A firm should consider vertical integration when
the competitive situation is highly volatile.
customer needs are evolving.
the suppliers of the firm willingly cooperate with the firm.
the suppliers of raw materials to the firm are unable to maintain quality standards.
The Correct Answer And Eplanation is
Correct Answer:
The suppliers of raw materials to the firm are unable to maintain quality standards.
Explanation:
Vertical integration is a strategic decision by a firm to expand its operations into different stages of production within the same industry. This can involve moving upstream (backward integration—acquiring or merging with suppliers) or downstream (forward integration—controlling distribution or retail operations). One of the key motivations behind vertical integration is to ensure control over critical aspects of the supply chain that affect the quality, cost, and availability of products or services.

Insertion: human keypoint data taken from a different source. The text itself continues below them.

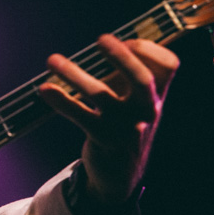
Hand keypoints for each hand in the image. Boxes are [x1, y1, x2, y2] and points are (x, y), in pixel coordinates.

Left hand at [38, 34, 178, 204]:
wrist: (121, 176)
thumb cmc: (125, 128)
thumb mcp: (136, 103)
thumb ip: (128, 76)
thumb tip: (115, 42)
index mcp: (155, 96)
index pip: (168, 66)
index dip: (149, 49)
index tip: (126, 40)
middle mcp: (145, 110)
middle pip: (142, 79)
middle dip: (121, 57)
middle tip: (100, 38)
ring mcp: (125, 127)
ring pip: (101, 96)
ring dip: (75, 75)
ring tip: (52, 60)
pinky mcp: (104, 141)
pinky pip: (81, 117)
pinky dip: (62, 101)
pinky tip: (45, 90)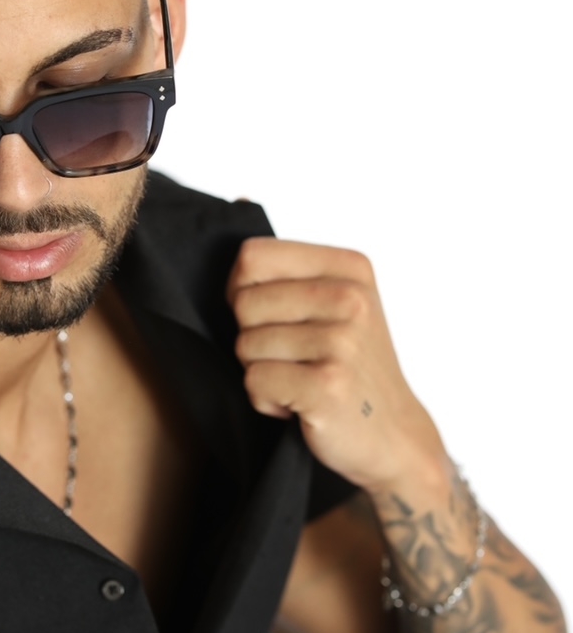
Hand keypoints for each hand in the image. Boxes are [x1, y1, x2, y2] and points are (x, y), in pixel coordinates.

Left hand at [227, 237, 442, 493]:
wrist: (393, 435)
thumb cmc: (348, 364)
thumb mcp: (335, 300)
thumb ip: (288, 263)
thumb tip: (240, 197)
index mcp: (350, 267)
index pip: (251, 257)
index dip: (241, 292)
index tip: (270, 318)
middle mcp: (351, 298)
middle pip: (242, 304)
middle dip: (253, 339)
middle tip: (294, 359)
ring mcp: (343, 342)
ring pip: (245, 347)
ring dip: (262, 373)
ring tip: (302, 381)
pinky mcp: (329, 385)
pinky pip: (255, 383)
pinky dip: (267, 402)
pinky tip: (302, 406)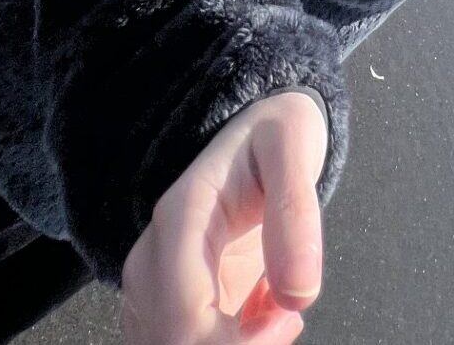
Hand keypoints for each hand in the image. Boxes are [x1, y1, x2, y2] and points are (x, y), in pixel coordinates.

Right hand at [121, 91, 327, 343]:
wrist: (257, 134)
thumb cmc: (272, 135)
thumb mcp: (293, 146)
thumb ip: (295, 212)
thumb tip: (299, 293)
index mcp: (180, 219)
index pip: (183, 320)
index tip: (288, 317)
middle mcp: (153, 260)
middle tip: (286, 317)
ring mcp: (156, 288)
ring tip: (276, 308)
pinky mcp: (171, 307)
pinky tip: (262, 313)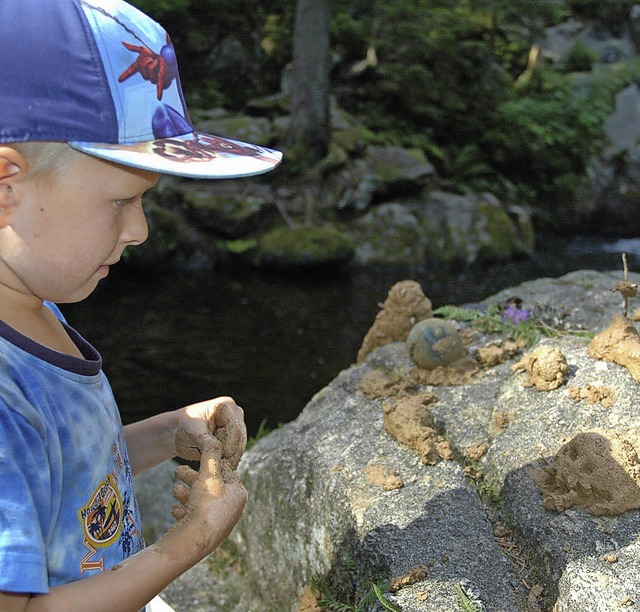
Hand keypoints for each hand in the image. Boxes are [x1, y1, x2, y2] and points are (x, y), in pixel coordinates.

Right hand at [168, 437, 246, 558]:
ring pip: (199, 500)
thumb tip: (213, 438)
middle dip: (191, 478)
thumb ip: (210, 455)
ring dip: (185, 493)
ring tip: (174, 489)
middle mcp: (232, 509)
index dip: (207, 465)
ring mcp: (219, 522)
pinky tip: (176, 510)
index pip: (223, 472)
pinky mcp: (206, 533)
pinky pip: (194, 516)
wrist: (193, 542)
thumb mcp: (208, 475)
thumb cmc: (205, 506)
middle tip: (177, 471)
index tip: (194, 461)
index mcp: (238, 494)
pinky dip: (184, 510)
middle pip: (209, 486)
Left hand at [173, 397, 246, 473]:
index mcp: (226, 405)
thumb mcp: (193, 431)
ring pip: (239, 447)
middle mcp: (234, 414)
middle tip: (221, 466)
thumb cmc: (184, 425)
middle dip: (231, 453)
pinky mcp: (233, 439)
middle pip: (240, 437)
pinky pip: (236, 453)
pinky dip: (229, 462)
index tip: (224, 456)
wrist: (178, 432)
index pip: (235, 426)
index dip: (231, 442)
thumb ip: (206, 441)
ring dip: (230, 459)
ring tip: (219, 469)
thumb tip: (218, 450)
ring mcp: (235, 427)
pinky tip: (221, 468)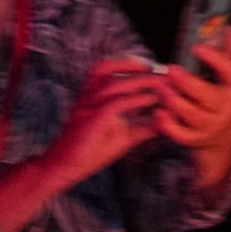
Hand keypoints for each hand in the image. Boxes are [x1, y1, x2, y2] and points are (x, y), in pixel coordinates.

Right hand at [47, 57, 170, 187]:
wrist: (65, 168)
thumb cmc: (91, 152)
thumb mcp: (123, 136)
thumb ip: (143, 127)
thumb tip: (165, 120)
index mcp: (90, 97)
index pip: (106, 69)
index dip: (129, 63)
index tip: (154, 66)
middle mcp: (87, 98)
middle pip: (105, 68)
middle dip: (135, 65)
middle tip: (160, 68)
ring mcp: (87, 108)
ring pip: (112, 84)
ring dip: (140, 80)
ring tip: (160, 82)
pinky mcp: (91, 121)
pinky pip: (114, 104)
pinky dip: (135, 99)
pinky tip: (151, 100)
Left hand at [156, 28, 230, 186]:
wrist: (219, 136)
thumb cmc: (218, 99)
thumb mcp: (226, 77)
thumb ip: (227, 53)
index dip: (215, 58)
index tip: (197, 47)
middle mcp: (226, 108)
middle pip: (208, 95)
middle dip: (188, 82)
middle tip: (171, 70)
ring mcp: (210, 125)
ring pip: (191, 113)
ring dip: (173, 99)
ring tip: (161, 87)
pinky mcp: (195, 139)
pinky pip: (179, 133)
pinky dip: (167, 123)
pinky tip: (159, 110)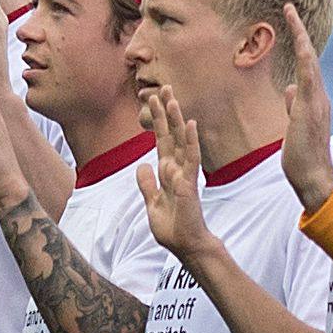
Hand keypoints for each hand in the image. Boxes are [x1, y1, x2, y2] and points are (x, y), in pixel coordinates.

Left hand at [137, 85, 214, 260]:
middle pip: (171, 134)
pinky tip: (190, 123)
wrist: (185, 245)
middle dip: (166, 112)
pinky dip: (190, 141)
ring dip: (176, 119)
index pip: (161, 140)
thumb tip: (141, 167)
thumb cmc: (172, 227)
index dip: (157, 121)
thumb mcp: (152, 203)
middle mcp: (176, 168)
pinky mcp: (189, 183)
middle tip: (163, 87)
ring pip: (180, 140)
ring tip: (172, 97)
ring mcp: (184, 174)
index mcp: (166, 172)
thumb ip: (147, 185)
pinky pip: (190, 158)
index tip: (153, 100)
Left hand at [278, 2, 332, 212]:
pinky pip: (309, 77)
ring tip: (289, 12)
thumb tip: (290, 89)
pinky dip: (305, 58)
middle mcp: (318, 95)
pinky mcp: (311, 109)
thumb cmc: (303, 156)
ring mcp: (317, 101)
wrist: (314, 177)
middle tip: (288, 6)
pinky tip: (300, 42)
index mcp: (313, 99)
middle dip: (298, 30)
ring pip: (309, 60)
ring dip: (299, 35)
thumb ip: (294, 105)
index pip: (305, 64)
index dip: (298, 42)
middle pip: (308, 55)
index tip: (290, 21)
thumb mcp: (294, 125)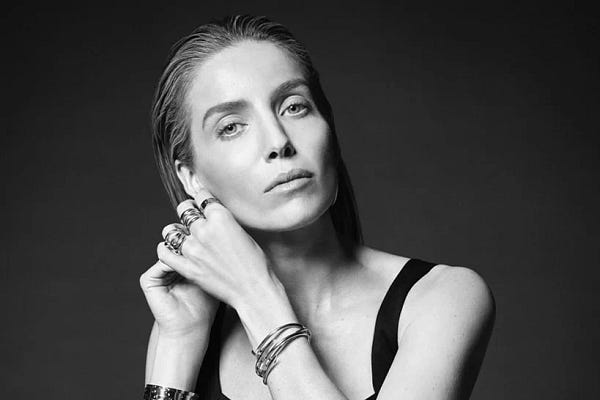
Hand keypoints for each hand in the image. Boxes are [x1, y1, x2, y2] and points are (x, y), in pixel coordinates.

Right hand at [140, 224, 219, 338]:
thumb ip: (216, 259)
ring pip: (169, 249)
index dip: (200, 237)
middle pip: (176, 242)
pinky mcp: (147, 279)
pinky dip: (175, 258)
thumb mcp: (213, 277)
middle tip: (204, 233)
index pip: (188, 242)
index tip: (214, 232)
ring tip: (198, 245)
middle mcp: (167, 266)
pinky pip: (161, 261)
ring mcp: (157, 272)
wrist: (191, 328)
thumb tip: (230, 236)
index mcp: (181, 264)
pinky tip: (188, 258)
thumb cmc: (206, 306)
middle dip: (190, 238)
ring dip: (183, 246)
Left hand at [159, 189, 276, 310]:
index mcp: (221, 217)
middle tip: (190, 215)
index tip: (201, 200)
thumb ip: (225, 222)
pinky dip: (165, 249)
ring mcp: (193, 249)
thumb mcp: (243, 233)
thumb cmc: (255, 264)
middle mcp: (204, 230)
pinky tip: (168, 248)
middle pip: (184, 209)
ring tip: (180, 233)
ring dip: (176, 230)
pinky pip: (165, 253)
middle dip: (188, 210)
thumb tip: (214, 216)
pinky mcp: (187, 267)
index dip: (202, 198)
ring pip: (171, 230)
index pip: (202, 196)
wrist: (253, 290)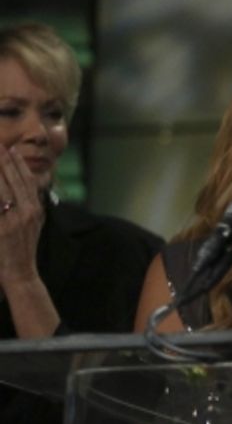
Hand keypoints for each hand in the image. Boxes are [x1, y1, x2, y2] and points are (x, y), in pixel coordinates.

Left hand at [0, 146, 44, 290]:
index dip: (17, 164)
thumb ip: (30, 207)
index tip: (10, 150)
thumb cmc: (23, 249)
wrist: (20, 273)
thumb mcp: (33, 224)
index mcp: (36, 209)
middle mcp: (27, 212)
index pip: (26, 180)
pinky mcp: (1, 230)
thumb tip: (27, 189)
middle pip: (14, 181)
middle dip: (4, 161)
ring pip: (3, 189)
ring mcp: (14, 220)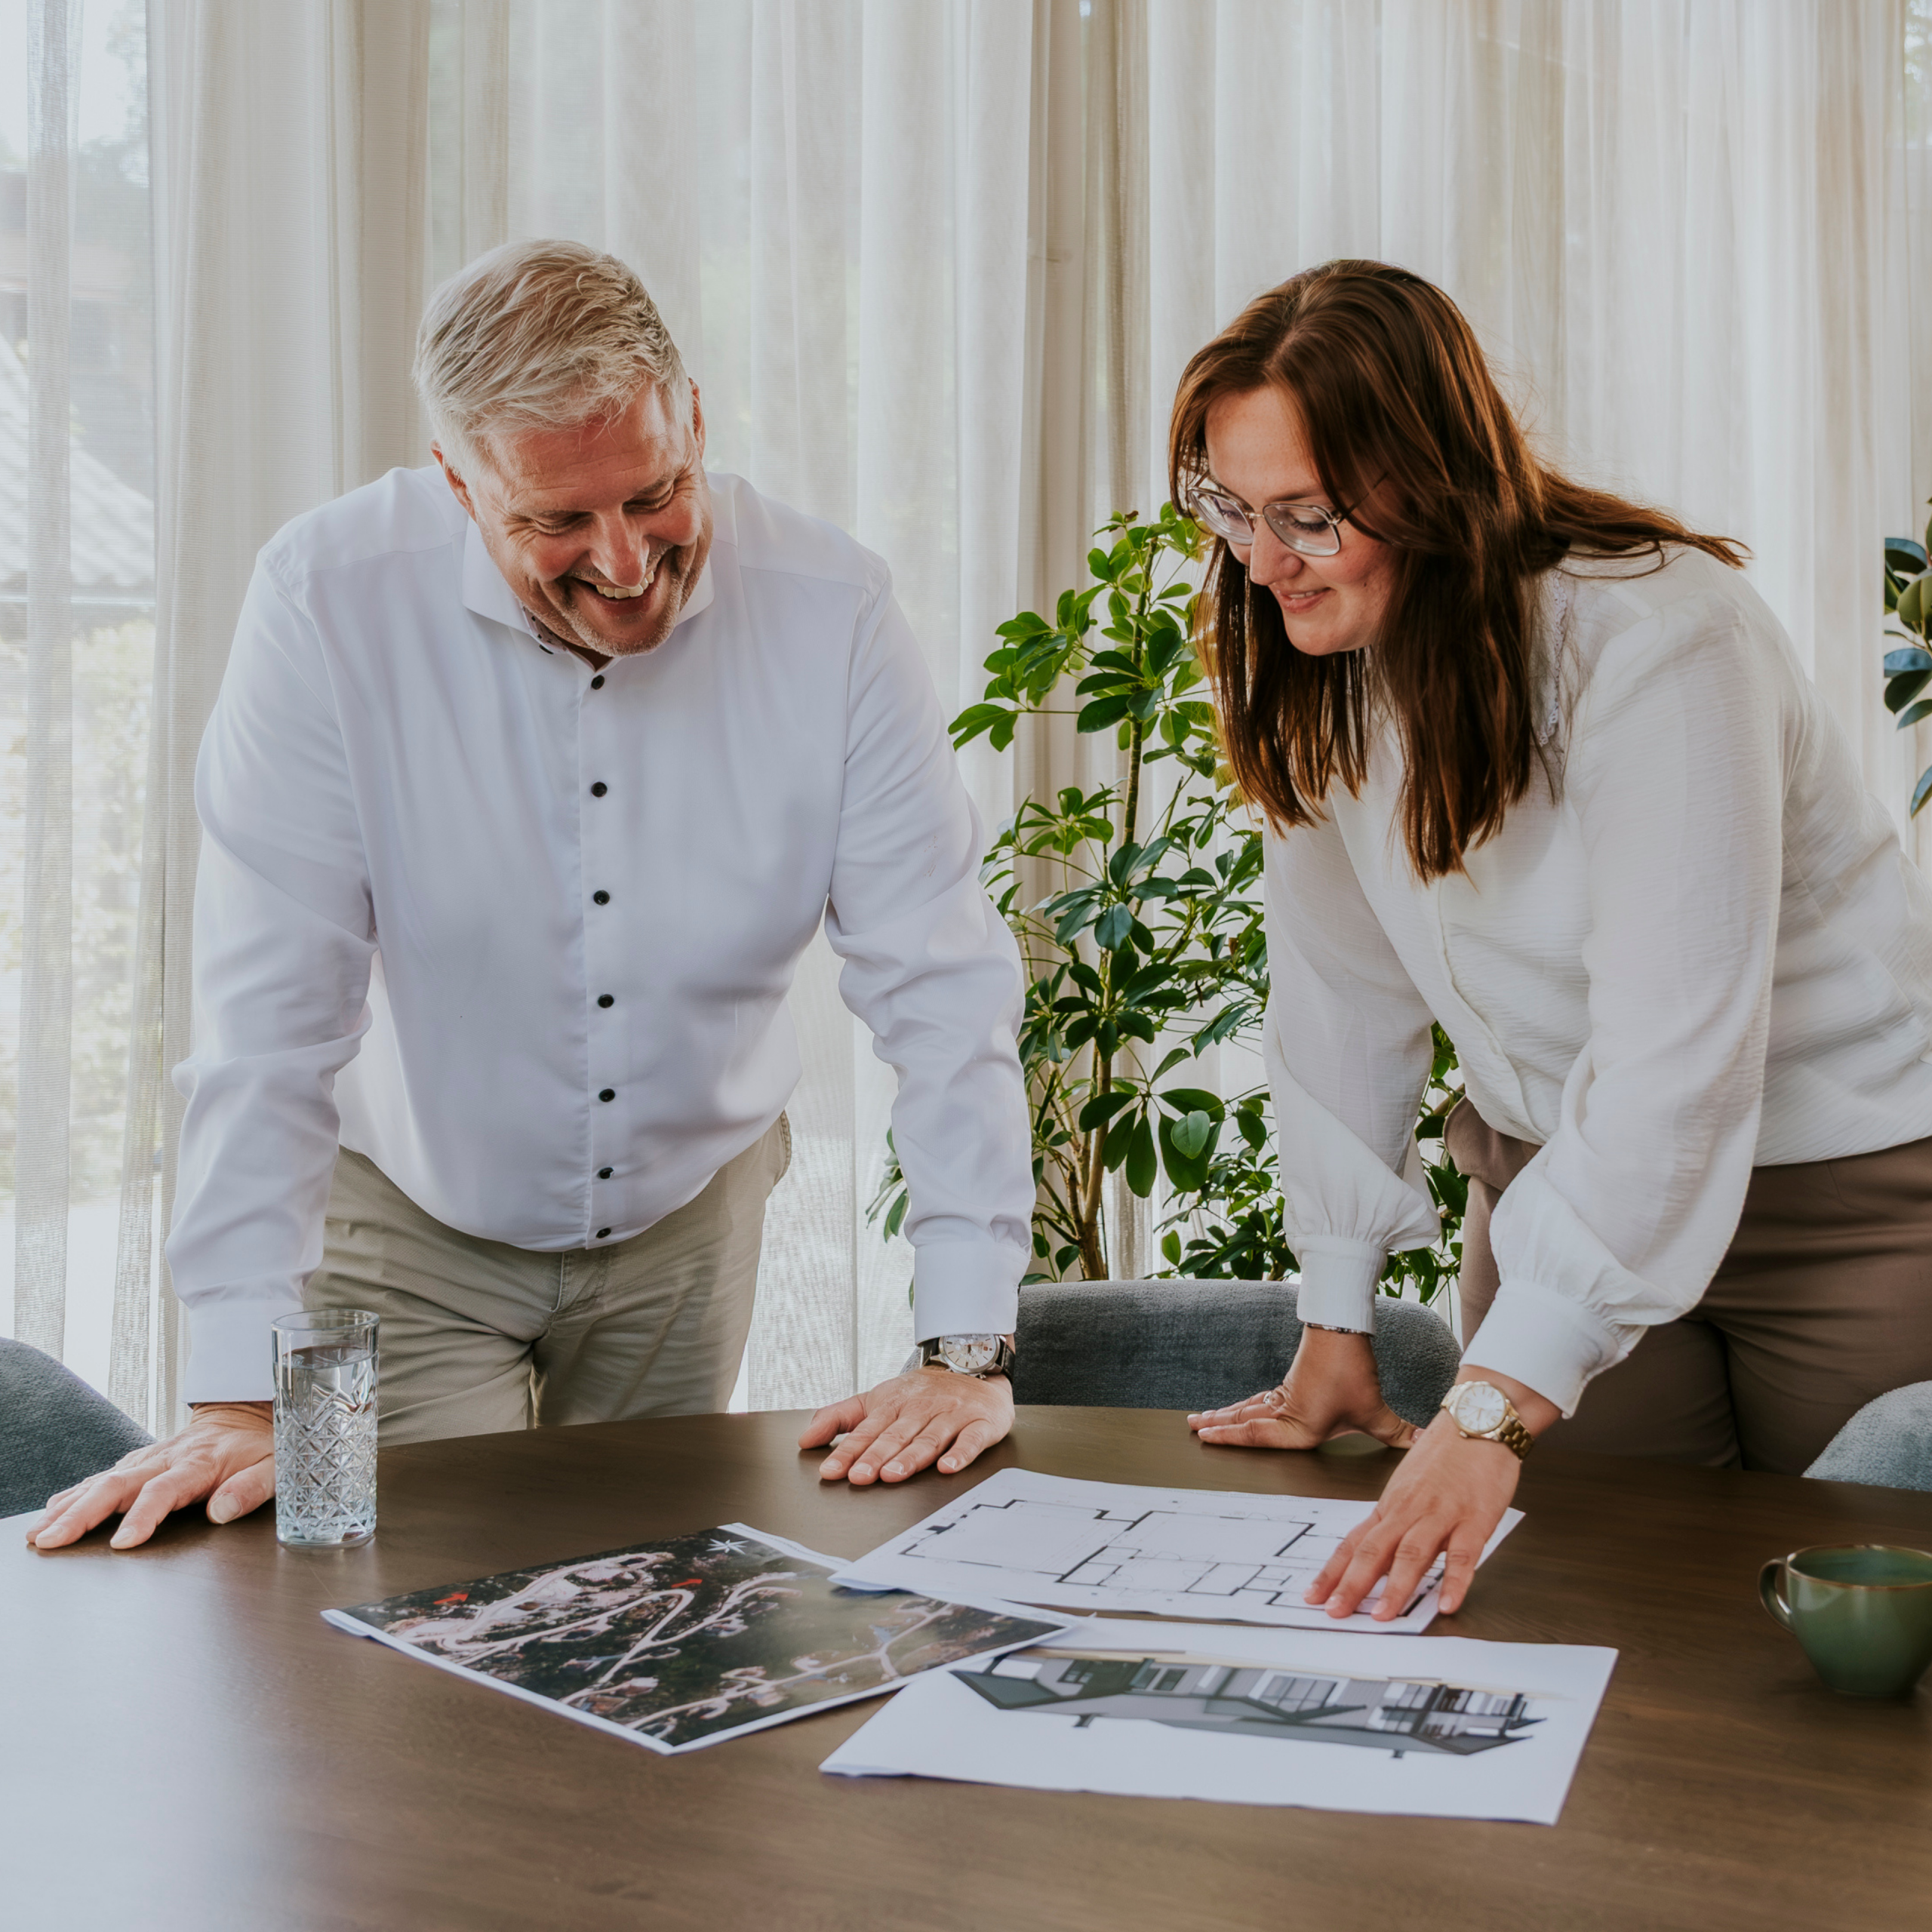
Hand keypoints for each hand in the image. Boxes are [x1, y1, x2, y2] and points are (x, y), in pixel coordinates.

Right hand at [26, 1401, 276, 1551]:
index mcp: (198, 1465)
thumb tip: (221, 1512)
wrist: (245, 1415)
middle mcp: (165, 1459)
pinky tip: (50, 1512)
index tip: (123, 1542)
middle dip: (82, 1514)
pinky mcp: (136, 1462)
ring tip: (39, 1534)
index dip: (144, 1516)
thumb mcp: (272, 1468)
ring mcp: (147, 1459)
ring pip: (100, 1481)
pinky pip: (100, 1477)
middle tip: (52, 1541)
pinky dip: (72, 1495)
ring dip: (67, 1508)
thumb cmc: (258, 1446)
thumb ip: (249, 1490)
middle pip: (117, 1486)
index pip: (164, 1490)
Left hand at [799, 1368, 1013, 1484]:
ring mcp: (951, 1415)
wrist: (972, 1364)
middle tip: (860, 1476)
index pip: (867, 1430)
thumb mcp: (877, 1398)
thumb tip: (806, 1439)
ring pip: (929, 1438)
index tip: (832, 1471)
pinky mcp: (979, 1423)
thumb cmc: (922, 1392)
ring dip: (911, 1457)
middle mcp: (921, 1409)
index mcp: (893, 1403)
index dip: (849, 1451)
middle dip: (876, 1456)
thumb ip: (840, 1417)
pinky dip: (960, 1453)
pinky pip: (971, 1439)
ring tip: (894, 1474)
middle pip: (896, 1435)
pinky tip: (948, 1466)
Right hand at [1187, 1328, 1418, 1450]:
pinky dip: (1244, 1404)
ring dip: (1226, 1414)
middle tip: (1194, 1427)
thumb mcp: (1375, 1408)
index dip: (1230, 1437)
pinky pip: (1260, 1397)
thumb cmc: (1352, 1368)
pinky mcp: (1291, 1381)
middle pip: (1245, 1420)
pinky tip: (1242, 1405)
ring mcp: (1286, 1394)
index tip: (1206, 1437)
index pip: (1258, 1435)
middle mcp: (1287, 1411)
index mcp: (1301, 1425)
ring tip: (1202, 1418)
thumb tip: (1424, 1443)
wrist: (1341, 1327)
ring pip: (1249, 1407)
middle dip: (1219, 1426)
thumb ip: (1396, 1431)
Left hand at [1304, 1410, 1521, 1619]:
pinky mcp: (1474, 1518)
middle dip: (1352, 1585)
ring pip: (1412, 1553)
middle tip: (1334, 1613)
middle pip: (1374, 1550)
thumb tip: (1379, 1557)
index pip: (1354, 1542)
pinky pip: (1463, 1553)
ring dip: (1396, 1587)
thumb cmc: (1445, 1452)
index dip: (1333, 1571)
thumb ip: (1396, 1520)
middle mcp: (1408, 1510)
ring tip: (1382, 1616)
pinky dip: (1455, 1580)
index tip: (1313, 1595)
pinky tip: (1447, 1603)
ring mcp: (1441, 1514)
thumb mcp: (1409, 1485)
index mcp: (1391, 1505)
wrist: (1478, 1417)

In the context of the question, if suppliers of raw materials are unable to maintain quality standards, it directly affects the firm’s final output. Poor-quality inputs can damage a company’s reputation, lead to product recalls, increased costs, and reduced customer satisfaction. To mitigate these risks, a firm may decide to vertically integrate by acquiring or developing its own supply sources to gain better control over the quality of raw materials.
This strategic move allows the firm to:
- Set and enforce its own quality standards.
- Reduce dependency on unreliable suppliers.
- Streamline production processes and enhance efficiency.
- Potentially lower long-term costs by eliminating supplier markups.
Vertical integration is less justified in the other options:
- Highly volatile competitive situations require flexibility and adaptability, not necessarily integration, which often increases fixed costs and reduces agility.
- Evolving customer needs might require more innovation and market responsiveness, which can be constrained by the rigidity of vertical integration.
- Willing supplier cooperation actually reduces the need for integration, as collaboration and strong supplier relationships can achieve desired results without the cost of ownership.
Thus, when quality from suppliers is compromised and threatens the firm’s operations or brand, vertical integration becomes a strategically sound response.